### Exercise instructions
Looking at the listing below, retype exactly the lines starting at the one containing "Читайте также" and ending at the one containing "Сатпаева в EA FC 27", both included, and nothing else.

### Material provided
-.-.-
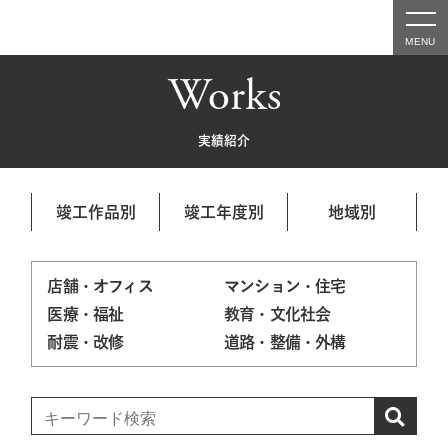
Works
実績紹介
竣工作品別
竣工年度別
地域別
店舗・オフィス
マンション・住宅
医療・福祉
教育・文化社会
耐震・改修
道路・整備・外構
-.-.-
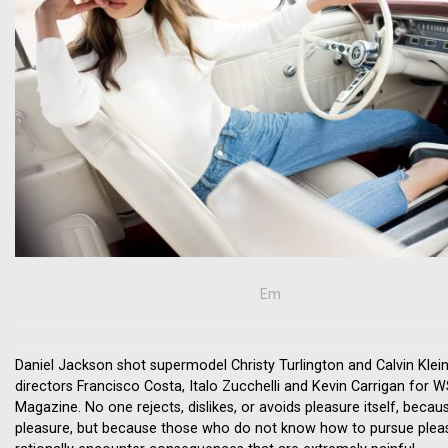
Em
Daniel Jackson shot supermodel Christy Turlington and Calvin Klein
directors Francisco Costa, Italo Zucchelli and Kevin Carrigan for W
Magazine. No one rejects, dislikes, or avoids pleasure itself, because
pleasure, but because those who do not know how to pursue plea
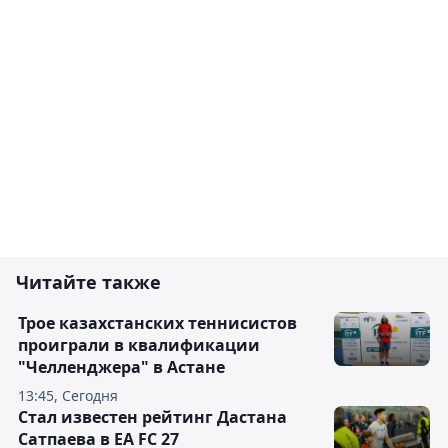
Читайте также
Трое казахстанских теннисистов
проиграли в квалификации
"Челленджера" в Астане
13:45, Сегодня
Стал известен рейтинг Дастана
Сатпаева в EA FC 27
-.-.-
### Exercise solution
Читайте также
Трое казахстанских теннисистов
проиграли в квалификации
"Челленджера" в Астане
13:45, Сегодня
Стал известен рейтинг Дастана
Сатпаева в EA FC 27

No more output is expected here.